Tuesday, December 28, 2010

The Beginning

Looking back, it was the first time that anything supernatural or paranormal had really happened to me that stood out.  I had thought I had seen things, but then what young girls don’t.  The date was October 30, 1983.  I had waked up at 3:30 in the morning with a headache so bad, I was screaming. 
I had not been feeling well since the middle of September.  At first, I just felt like my knees were giving out on me when I tried to walk or run.  My parents just thought I was trying to get out of PE class, even though I had always been athletic.  I seemed to have the flu a lot, with a fever.  However, it was the coldest winter I had experienced in Colorado Springs.  Mom called the hospital a couple of times, but they had told her not to worry about it, and just put me in a lukewarm bath.  I had a lot of bruises, but I had always been clutzy.  I had been known to skin the same knee three or four times a week.  My parents did not really notice that I was paler than usual, because they are darker complected and I have always been pale. 

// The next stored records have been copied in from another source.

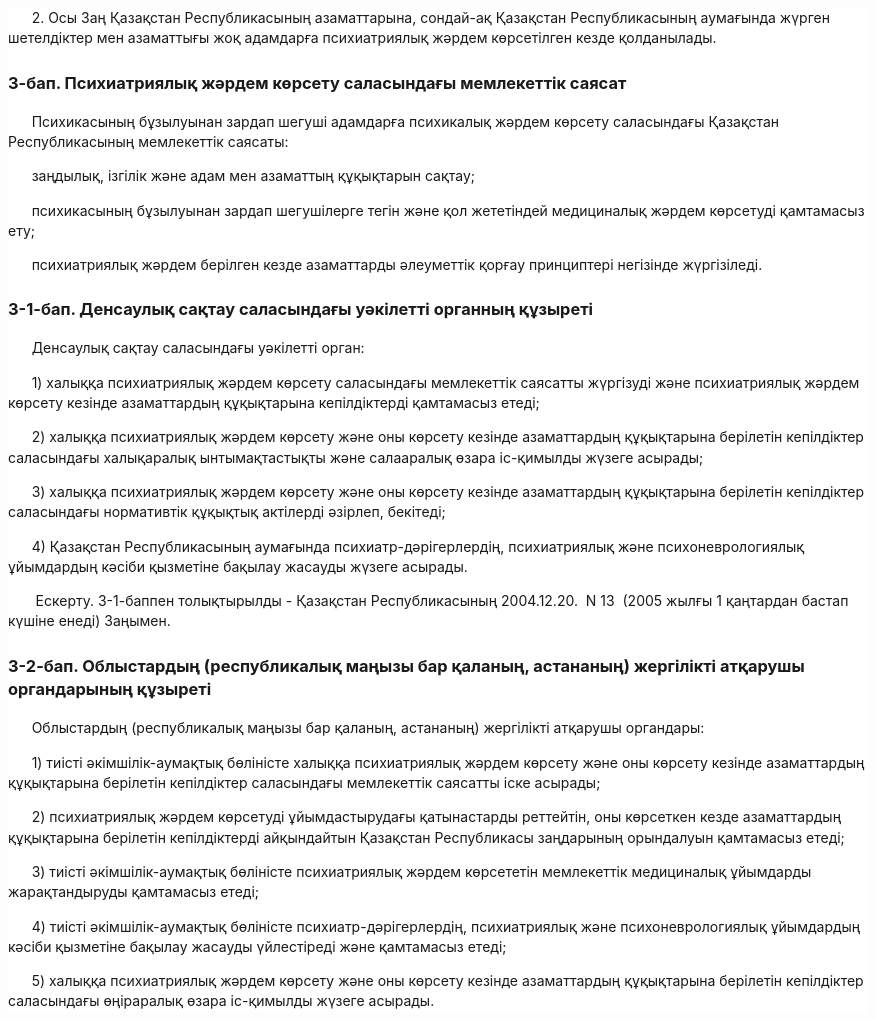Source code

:       2. Осы Заң Қазақстан Республикасының азаматтарына, сондай-ақ Қазақстан Республикасының аумағында жүрген шетелдiктер мен азаматтығы жоқ адамдарға психиатриялық жәрдем көрсетiлген кезде қолданылады.

### 3-бап. Психиатриялық жәрдем көрсету саласындағы мемлекеттiк саясат

      Психикасының бұзылуынан зардап шегушi адамдарға психикалық жәрдем көрсету саласындағы Қазақстан Республикасының мемлекеттiк саясаты:

      заңдылық, iзгiлiк және адам мен азаматтың құқықтарын сақтау;

      психикасының бұзылуынан зардап шегушiлерге тегiн және қол жететiндей медициналық жәрдем көрсетудi қамтамасыз ету;

      психиатриялық жәрдем берiлген кезде азаматтарды әлеуметтiк қорғау принциптерi негiзiнде жүргiзiледi.

### 3-1-бап. Денсаулық сақтау саласындағы уәкiлеттi органның құзыретi

      Денсаулық сақтау саласындағы уәкiлеттi орган:

      1) халыққа психиатриялық жәрдем көрсету саласындағы мемлекеттiк саясатты жүргiзудi және психиатриялық жәрдем көрсету кезiнде азаматтардың құқықтарына кепiлдiктердi қамтамасыз етедi;

      2) халыққа психиатриялық жәрдем көрсету және оны көрсету кезiнде азаматтардың құқықтарына берiлетiн кепiлдiктер саласындағы халықаралық ынтымақтастықты және салааралық өзара iс-қимылды жүзеге асырады;

      3) халыққа психиатриялық жәрдем көрсету және оны көрсету кезiнде азаматтардың құқықтарына берiлетiн кепiлдiктер саласындағы нормативтiк құқықтық актiлердi әзiрлеп, бекiтедi;

      4) Қазақстан Республикасының аумағында психиатр-дәрiгерлердiң, психиатриялық және психоневрологиялық ұйымдардың кәсiби қызметiне бақылау жасауды жүзеге асырады.

       Ескерту. 3-1-баппен толықтырылды - Қазақстан Республикасының 2004.12.20.   N 13   (2005 жылғы 1 қаңтардан бастап күшіне енеді) Заңымен.

### 3-2-бап. Облыстардың (республикалық маңызы бар қаланың, астананың) жергiлiктi атқарушы органдарының құзыретi

      Облыстардың (республикалық маңызы бар қаланың, астананың) жергiлiктi атқарушы органдары:

      1) тиiстi әкiмшiлiк-аумақтық бөлiнiсте халыққа психиатриялық жәрдем көрсету және оны көрсету кезiнде азаматтардың құқықтарына берiлетiн кепiлдiктер саласындағы мемлекеттiк саясатты iске асырады;

      2) психиатриялық жәрдем көрсетудi ұйымдастырудағы қатынастарды реттейтiн, оны көрсеткен кезде азаматтардың құқықтарына берiлетiн кепiлдiктердi айқындайтын Қазақстан Республикасы заңдарының орындалуын қамтамасыз етедi;

      3) тиiстi әкiмшiлiк-аумақтық бөлiнiсте психиатриялық жәрдем көрсететiн мемлекеттiк медициналық ұйымдарды жарақтандыруды қамтамасыз етедi;

      4) тиiстi әкiмшiлiк-аумақтық бөлiнiсте психиатр-дәрiгерлердiң, психиатриялық және психоневрологиялық ұйымдардың кәсiби қызметiне бақылау жасауды үйлестiредi және қамтамасыз етедi;

      5) халыққа психиатриялық жәрдем көрсету және оны көрсету кезiнде азаматтардың құқықтарына берiлетiн кепiлдiктер саласындағы өңiраралық өзара iс-қимылды жүзеге асырады.
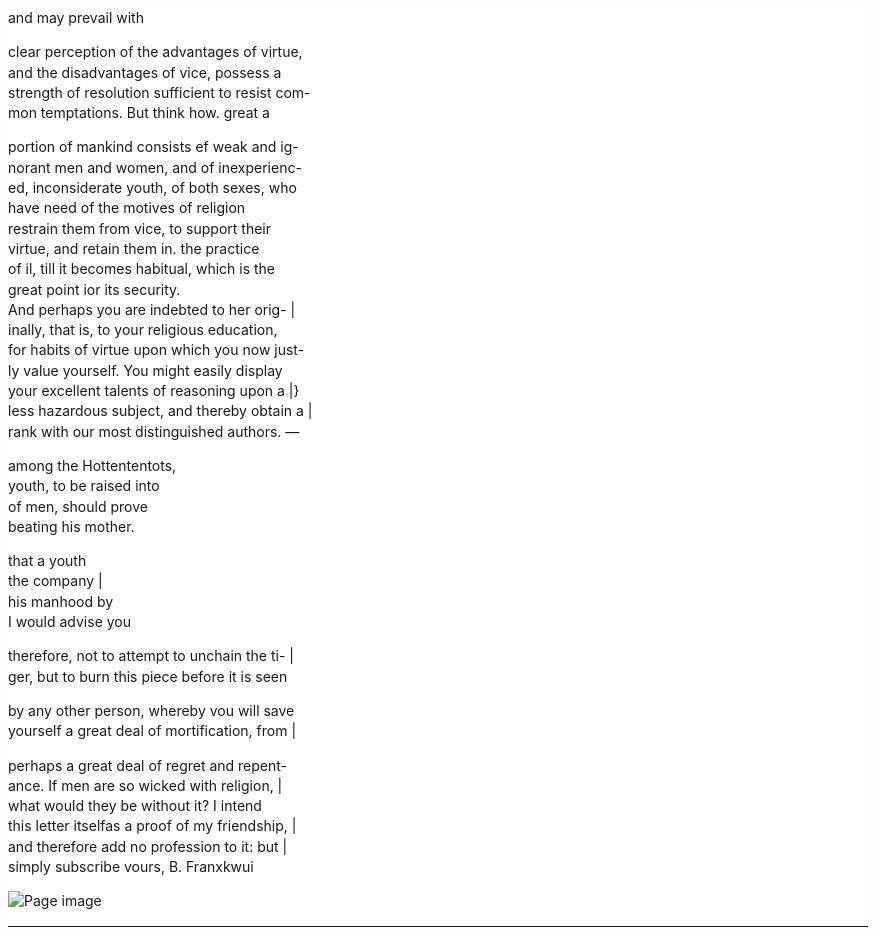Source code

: and may prevail with  
  
  
  
clear perception of the advantages of virtue,  
and the disadvantages of vice, possess a  
strength of resolution sufficient to resist com-  
mon temptations. But think how. great a  
  
  
  
portion of mankind consists ef weak and ig-  
norant men and women, and of inexperienc-  
ed, inconsiderate youth, of both sexes, who  
have need of the motives of religion  
restrain them from vice, to support their  
virtue, and retain them in. the practice  
of il, till it becomes habitual, which is the  
great point ior its security.  
And perhaps you are indebted to her orig- |  
inally, that is, to your religious education,  
for habits of virtue upon which you now just-  
ly value yourself. You might easily display  
your excellent talents of reasoning upon a |}  
less hazardous subject, and thereby obtain a |  
rank with our most distinguished authors. —  
  
among the Hottententots,  
youth, to be raised into  
of men, should prove  
beating his mother.  
  
that a youth  
the company |  
his manhood by  
I would advise you  
  
therefore, not to attempt to unchain the ti- |  
ger, but to burn this piece before it is seen  
  
by any other person, whereby vou will save  
yourself a great deal of mortification, from |  
  
perhaps a great deal of regret and repent-  
ance. If men are so wicked with religion, |  
what would they be without it? I intend  
this letter itselfas a proof of my friendship, |  
and therefore add no profession to it: but |  
simply subscribe vours, B. Franxkwui
</td><td style="width: 50%; max-height: 75%; margin: auto; display: block;">
<img alt="Page image" src="https://iiif.archive.org/image/iiif/2/sim_unitarian-register-and-the-universalist-leader_1828-09-20_7_38%2Fsim_unitarian-register-and-the-universalist-leader_1828-09-20_7_38_jp2.zip%2Fsim_unitarian-register-and-the-universalist-leader_1828-09-20_7_38_jp2%2Fsim_unitarian-register-and-the-universalist-leader_1828-09-20_7_38_0003.jp2/pct:56.96308724832215,12.34927652733119,17.54753914988814,28.39630225080386/,600/0/default.jpg"/>
</td>
</tr></table>

---
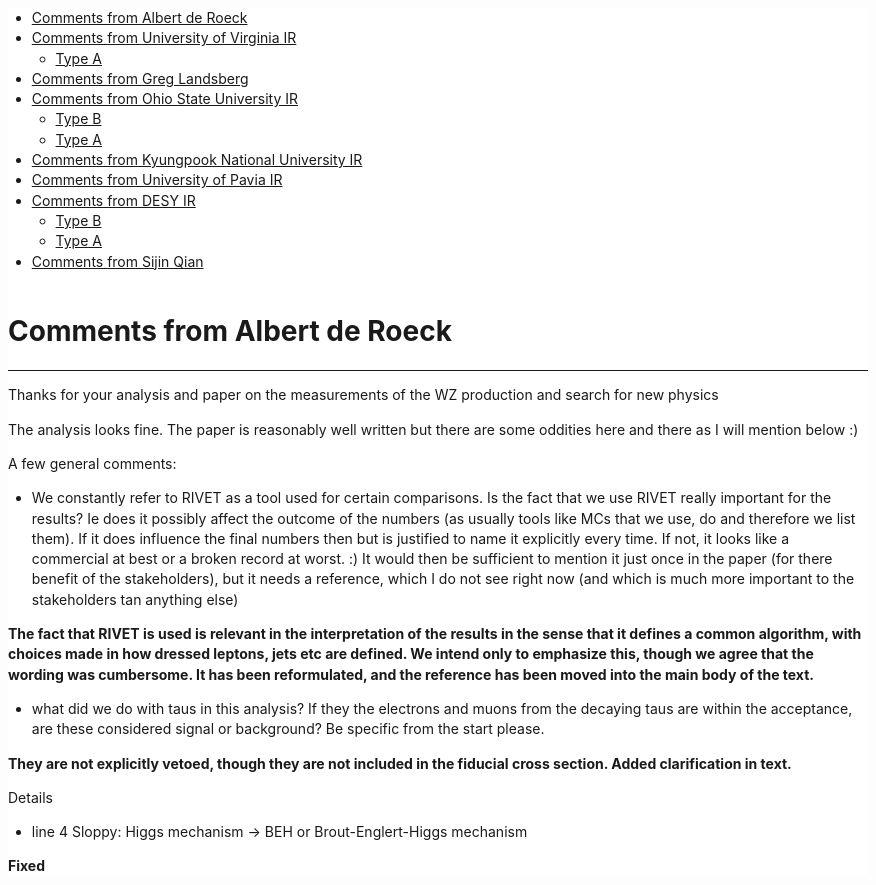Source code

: + [Comments from Albert de Roeck](#comments-from-albert-de-roeck)
+ [Comments from University of Virginia IR](#comments-from-university-of-virginia-ir)
  + [Type A](#type-a)
+ [Comments from Greg Landsberg](#comments-from-greg-landsberg)
+ [Comments from Ohio State University IR](#comments-from-ohio-state-university-ir)
  + [Type B](#type-b)
  + [Type A](#type-a)
+ [ Comments from Kyungpook National University IR](#comments-kyungpook-national-university-ir)
+ [ Comments from University of Pavia IR](#comments-from-university-of-pavia-ir)
+ [ Comments from DESY IR](#comments-from-desy-ir)
  + [Type B](#type-b)
  + [Type A](#type-a)
+ [ Comments from Sijin Qian](#comments-from-sijin-qian)

# Comments from Albert de Roeck
-----------------------------------------------------------------------------


Thanks for your analysis and paper on the measurements of the WZ production
and search for new physics

The analysis looks fine.
The paper is reasonably well written but there are some oddities here and there
as I will mention below :)

A few general comments:
-  We constantly refer to RIVET as a tool used for certain comparisons.
   Is the fact that we use RIVET really important for the results? Ie does it
   possibly affect the outcome of the numbers (as usually tools like MCs that we use, do and
   therefore we list them). If it does influence the final numbers then but is justified
   to name it explicitly every time. If not, it looks like a commercial at best or a
   broken record at worst. :)
   It would then be sufficient to mention it
   just once in the paper (for there benefit of the stakeholders), but it needs a
   reference, which I do not see right now (and which is much more important to the
   stakeholders tan anything else)

**The fact that RIVET is used is relevant in the interpretation of the results in the sense
that it defines a common algorithm, with choices made in how dressed leptons, jets etc
are defined. We intend only to emphasize this, though we agree that the wording was cumbersome.
It has been reformulated, and the reference has been moved into the main body of the text.**

- what did we do with taus in this analysis? If they the electrons and muons from the
   decaying taus are within the acceptance, are these considered signal or background?
   Be specific from the start please.

**They are not explicitly vetoed, though they are not included in the fiducial cross 
section. Added clarification in text.**

Details
- line 4 Sloppy: Higgs mechanism -&gt; BEH or Brout-Englert-Higgs mechanism

**Fixed**
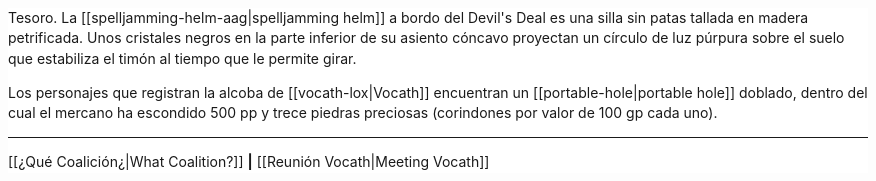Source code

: Tesoro.
La [[spelljamming-helm-aag|spelljamming helm]] a bordo del Devil's Deal es una silla sin patas tallada en madera petrificada. Unos cristales negros en la parte inferior de su asiento cóncavo proyectan un círculo de luz púrpura sobre el suelo que estabiliza el timón al tiempo que le permite girar.

Los personajes que registran la alcoba de [[vocath-lox|Vocath]] encuentran un [[portable-hole|portable hole]] doblado, dentro del cual el mercano ha escondido 500 pp y trece piedras preciosas (corindones por valor de 100 gp cada uno).

* * *

[[¿Qué Coalición¿|What Coalition?]] **|** [[Reunión Vocath|Meeting Vocath]] 

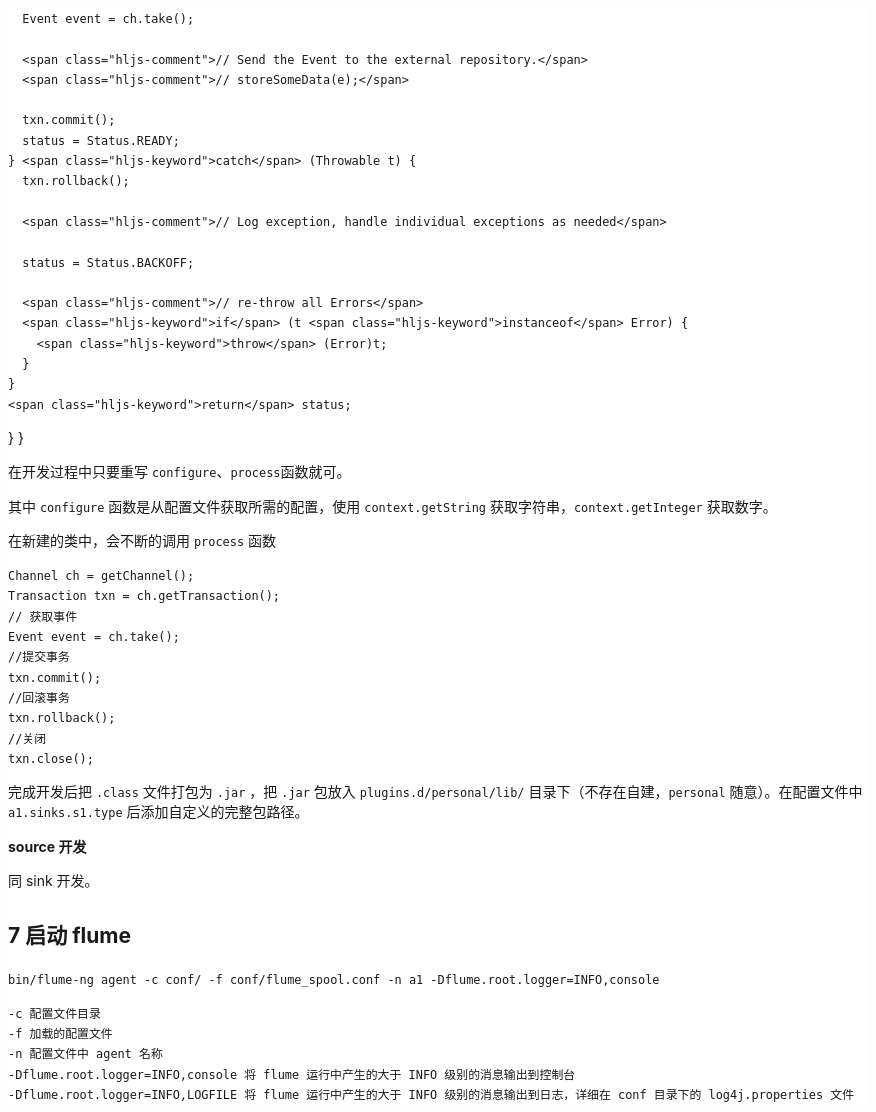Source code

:       Event event = ch.take();

      <span class="hljs-comment">// Send the Event to the external repository.</span>
      <span class="hljs-comment">// storeSomeData(e);</span>

      txn.commit();
      status = Status.READY;
    } <span class="hljs-keyword">catch</span> (Throwable t) {
      txn.rollback();

      <span class="hljs-comment">// Log exception, handle individual exceptions as needed</span>

      status = Status.BACKOFF;

      <span class="hljs-comment">// re-throw all Errors</span>
      <span class="hljs-keyword">if</span> (t <span class="hljs-keyword">instanceof</span> Error) {
        <span class="hljs-keyword">throw</span> (Error)t;
      }
    }
    <span class="hljs-keyword">return</span> status;
  }
}</code></pre>

<p>在开发过程中只要重写 <code>configure</code>、<code>process</code>函数就可。</p>

<p>其中 <code>configure</code> 函数是从配置文件获取所需的配置，使用 <code>context.getString</code> 获取字符串，<code>context.getInteger</code> 获取数字。</p>

<p>在新建的类中，会不断的调用 <code>process</code> 函数</p>



<pre class="prettyprint"><code class="language-java hljs ">Channel ch = getChannel();
Transaction txn = ch.getTransaction();
<span class="hljs-comment">// 获取事件</span>
Event event = ch.take();
<span class="hljs-comment">//提交事务</span>
txn.commit();
<span class="hljs-comment">//回滚事务</span>
txn.rollback();
<span class="hljs-comment">//关闭</span>
txn.close();</code></pre>

<p>完成开发后把 <code>.class</code> 文件打包为 <code>.jar</code> ，把 <code>.jar</code> 包放入 <code>plugins.d/personal/lib/</code> 目录下（不存在自建，<code>personal</code> 随意）。在配置文件中 <code>a1.sinks.s1.type</code> 后添加自定义的完整包路径。</p>

<p><strong>source 开发</strong></p>

<p>同 sink 开发。</p>



<h2 id="7-启动-flume">7 启动 flume</h2>

<p><code>bin/flume-ng agent -c conf/ -f conf/flume_spool.conf -n a1 -Dflume.root.logger=INFO,console</code></p>



<pre class="prettyprint"><code class=" hljs haml">-<span class="ruby">c 配置文件目录
</span>-<span class="ruby">f 加载的配置文件
</span>-<span class="ruby">n 配置文件中 agent 名称
</span>-<span class="ruby"><span class="hljs-constant">Dflume</span>.root.logger=<span class="hljs-constant">INFO</span>,console 将 flume 运行中产生的大于 <span class="hljs-constant">INFO</span> 级别的消息输出到控制台
</span>-<span class="ruby"><span class="hljs-constant">Dflume</span>.root.logger=<span class="hljs-constant">INFO</span>,<span class="hljs-constant">LOGFILE</span> 将 flume 运行中产生的大于 <span class="hljs-constant">INFO</span> 级别的消息输出到日志，详细在 conf 目录下的 log4j.properties 文件</span></code></pre>
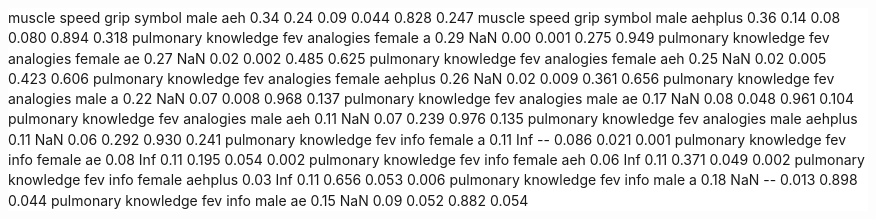 muscle                   speed                     grip                   symbol                  male       aeh                 0.34                                     0.24                                 0.09                                                   0.044                   0.828                 0.247
muscle                   speed                     grip                   symbol                  male       aehplus             0.36                                     0.14                                 0.08                                                   0.080                   0.894                 0.318
pulmonary                knowledge                 fev                    analogies               female     a                   0.29                                     NaN                                  0.00                                                   0.001                   0.275                 0.949
pulmonary                knowledge                 fev                    analogies               female     ae                  0.27                                     NaN                                  0.02                                                   0.002                   0.485                 0.625
pulmonary                knowledge                 fev                    analogies               female     aeh                 0.25                                     NaN                                  0.02                                                   0.005                   0.423                 0.606
pulmonary                knowledge                 fev                    analogies               female     aehplus             0.26                                     NaN                                  0.02                                                   0.009                   0.361                 0.656
pulmonary                knowledge                 fev                    analogies               male       a                   0.22                                     NaN                                  0.07                                                   0.008                   0.968                 0.137
pulmonary                knowledge                 fev                    analogies               male       ae                  0.17                                     NaN                                  0.08                                                   0.048                   0.961                 0.104
pulmonary                knowledge                 fev                    analogies               male       aeh                 0.11                                     NaN                                  0.07                                                   0.239                   0.976                 0.135
pulmonary                knowledge                 fev                    analogies               male       aehplus             0.11                                     NaN                                  0.06                                                   0.292                   0.930                 0.241
pulmonary                knowledge                 fev                    info                    female     a                   0.11                                     Inf                                  --                                                     0.086                   0.021                 0.001
pulmonary                knowledge                 fev                    info                    female     ae                  0.08                                     Inf                                  0.11                                                   0.195                   0.054                 0.002
pulmonary                knowledge                 fev                    info                    female     aeh                 0.06                                     Inf                                  0.11                                                   0.371                   0.049                 0.002
pulmonary                knowledge                 fev                    info                    female     aehplus             0.03                                     Inf                                  0.11                                                   0.656                   0.053                 0.006
pulmonary                knowledge                 fev                    info                    male       a                   0.18                                     NaN                                  --                                                     0.013                   0.898                 0.044
pulmonary                knowledge                 fev                    info                    male       ae                  0.15                                     NaN                                  0.09                                                   0.052                   0.882                 0.054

Toward the middle of October, I began to feel as though I had knots on my head.  I kept asking Mom and Dad to feel my head because I thought I had knots on my head, but there were none.  Then, the headaches started.  I have migraines now, and they are nothing like the way my head hurt then.  Some where in the middle of all of this, my dad said “It is leukemia.”  Although Mom and I had read a book called “A Thousand Cranes” a year before, we still didn’t understand what leukemia was.  Mom asked Dad, “What is leukemia?”  But he didn’t know.  Then, when I woke up screaming the day before Halloween, Dad said that he had had enough.  They took me to St. Francis Hospital in Colorado Springs.  Those were the days when they actually had emergency ROOMS, not emergency partitions.  I remember laying on the table that was in the middle of the room.  The nurses took my blood, and the doctor was in and out of the room looking at me and talking to my parents.  The entire time, I was walking around the room, looking at myself laying on the table.  I remember standing behind my mother while she made phone calls, asking about the medical history in our family, although I was still laying on the table.  And I was watching from the corner of the room when the doctor came in and said that he was 99.9 percent sure that I had leukemia, but they couldn’t do anything for me there.  However, there was a pediatrician oncologist at Penrose Hospital.    
I sat in my father’s lap while they were registering me.  However, I distinctly remember sitting on the floor with my back against the partition.  My head and stomach hurt so bad, I couldn’t stand it.  If I could have been thinking anything through the pain, I would have thought that I was dying.  I would have been right.
At first, they put me in a room with eight beds.  Mom and Dad’s friends, Ilene and Harvey came, as well as Ilene’s mom, Fran.  They were going to run down to the cafeteria for food, because it was late in the afternoon and they had not had anything to eat or drink since 3:30 that morning.  Before they left, Fran put a rosary in one hand and a statue of the Baby Jesus in my other hand.  While they were gone, I remember walking around the room.  I turned on all of the television sets, because I had never seen remote control before.  My body never moved off the bed.  I watched me lay on the bed as the nurse came in.  She asked if I was hungry. I moved my head once, to signal “no.”  She asked if I wanted some ice-cream.  Same movement. 
Mom and Dad had not been gone for more than five minutes, although it seemed like all the time in the world had passed.  Soon after they returned, I was rushed into the intensive care unit, and was hooked up to a heart monitor, an I.V. and a few other machines.  Then, they started my first blood transfusion.  That transfusion hurt almost as bad as the headaches.  My mother kept walking back and forth from the bed to the sink so she could put hot rags on my arm to try to make it hurt less.  All these years, I thought that transfusion hurt so bad, a lot more than the other blood and platelet transfusions I had, because my soul was lost between worlds. 
Twenty years later, I learned it was because I had no blood in my body, and my blood vessels had tightly constricted to get what little blood I had circulating.  After a bone marrow the next day, I was officially diagnosed.  I have Acute Lymphocytic Leukemia.  The night before, I had so little blood in my body, that my heart would have given out if I had gone much longer without a blood transfusion, because it was working so hard to push what little blood I had through my body. 
That was the last time my soul ever left my body without me meditating and going places on purpose.  It is also when I started seeing Shadows from the Past as clearly as I see physical beings.